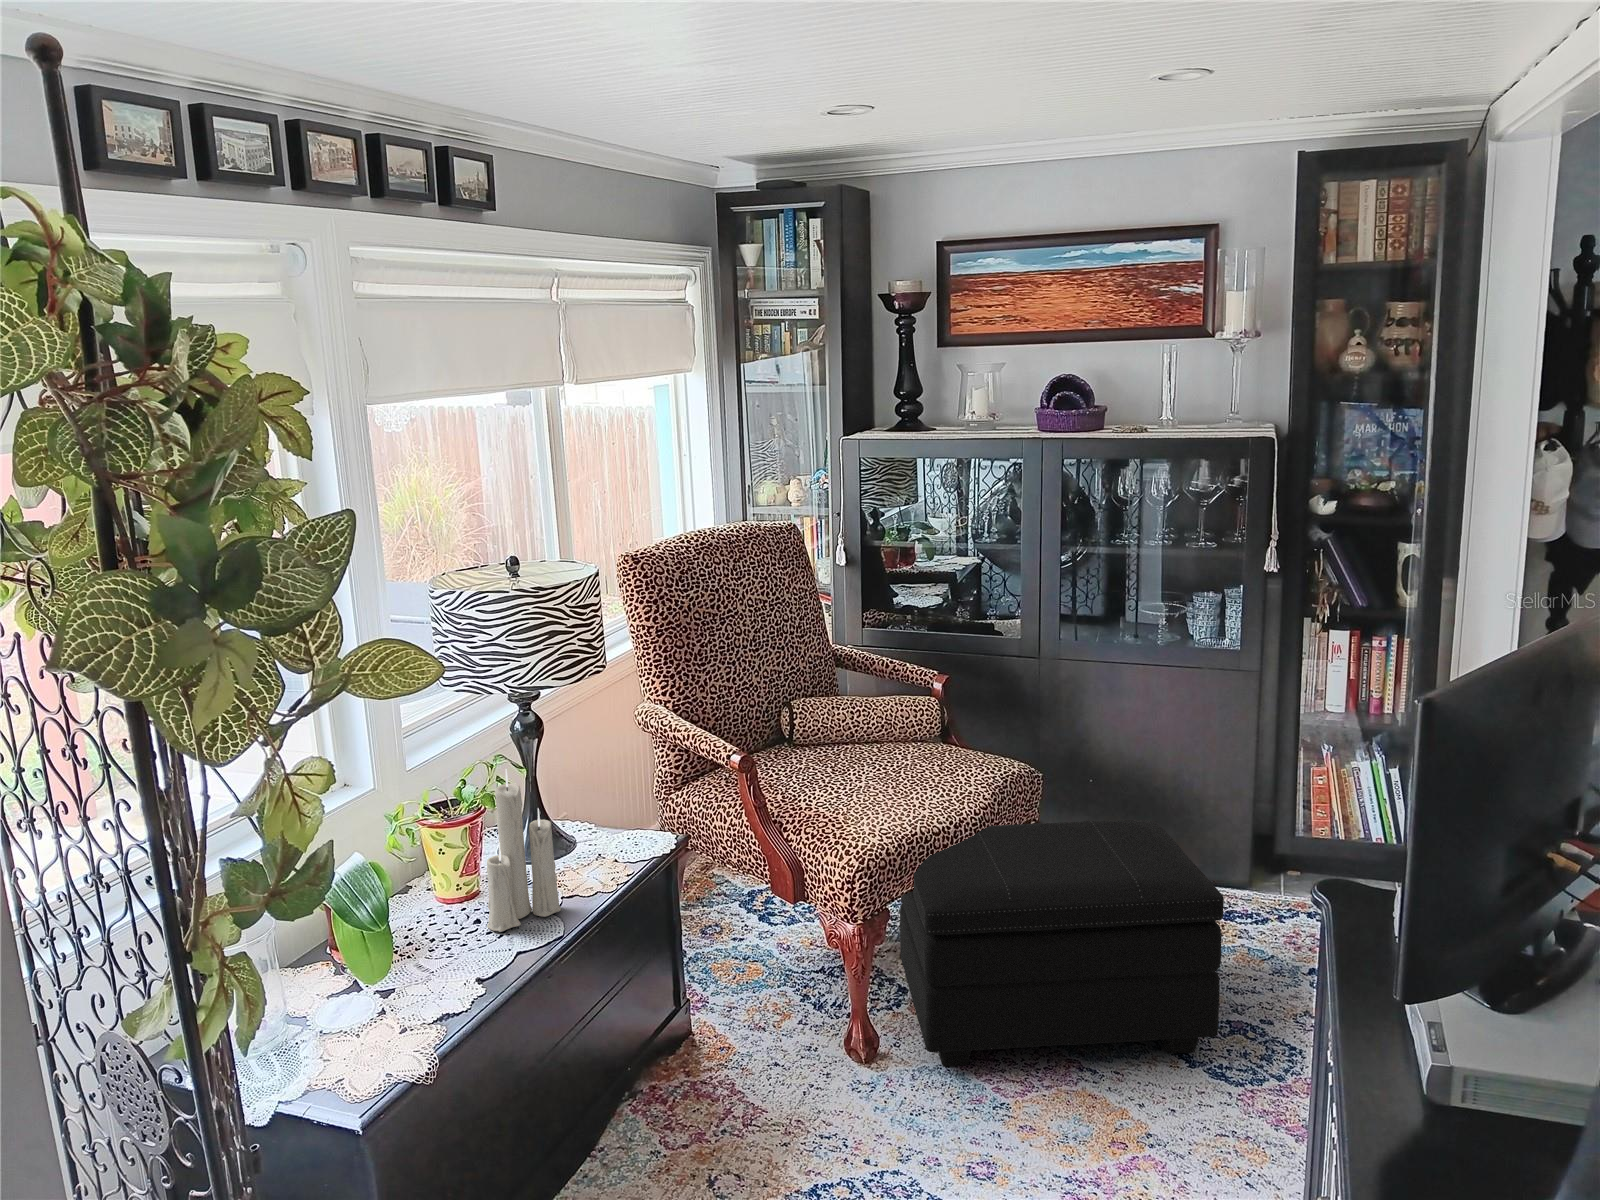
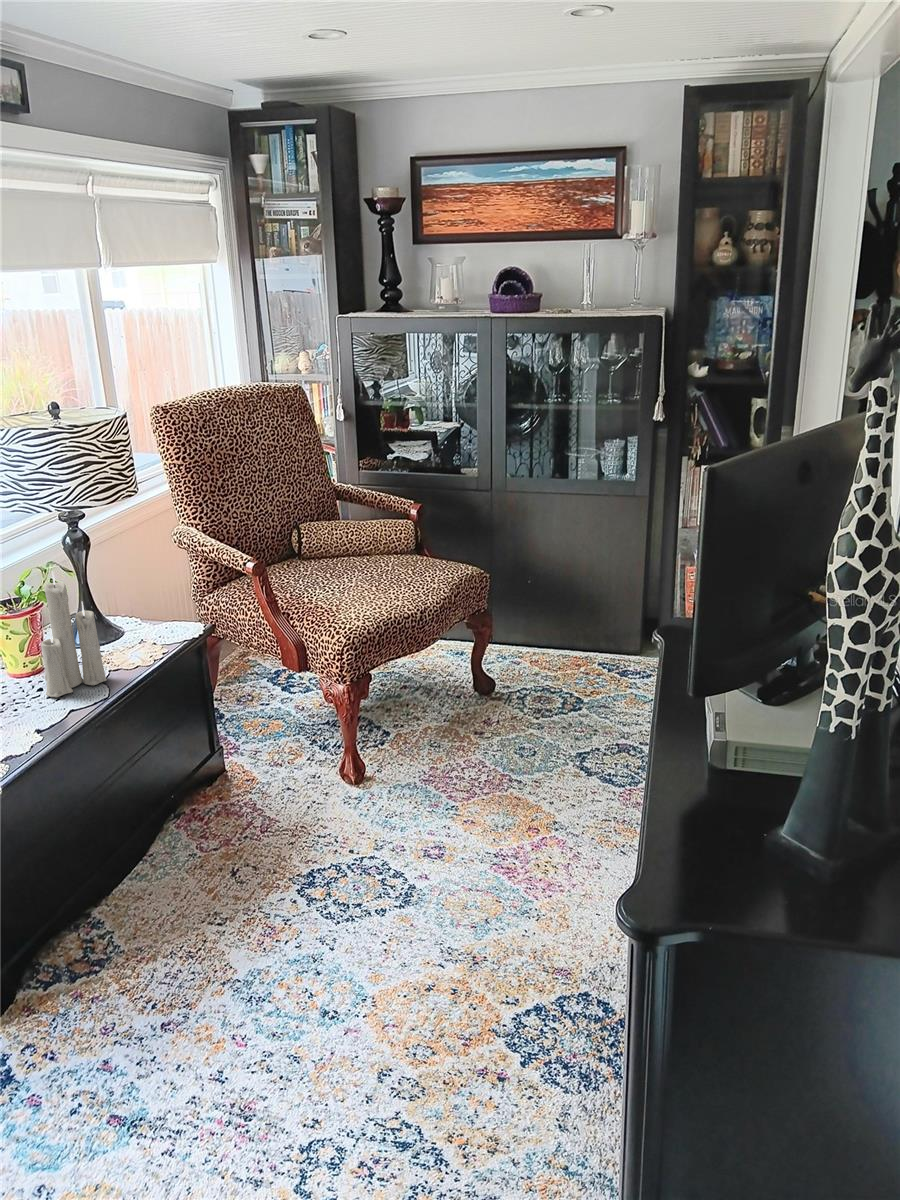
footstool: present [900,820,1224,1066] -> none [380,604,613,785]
...
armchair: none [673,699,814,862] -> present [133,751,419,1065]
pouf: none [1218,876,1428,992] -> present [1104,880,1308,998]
---
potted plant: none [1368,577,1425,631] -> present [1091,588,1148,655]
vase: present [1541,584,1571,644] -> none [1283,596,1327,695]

◆ **PROBLEM TO WORK ON**
Only the lines above from the line with "armchair: none [673,699,814,862]" to the line with "pouf: none [1218,876,1428,992]", those two lines included, should be reproduced exactly.

◆ **RESULT OF THIS TASK**
armchair: none [673,699,814,862] -> present [133,751,419,1065]
pouf: none [1218,876,1428,992] -> present [1104,880,1308,998]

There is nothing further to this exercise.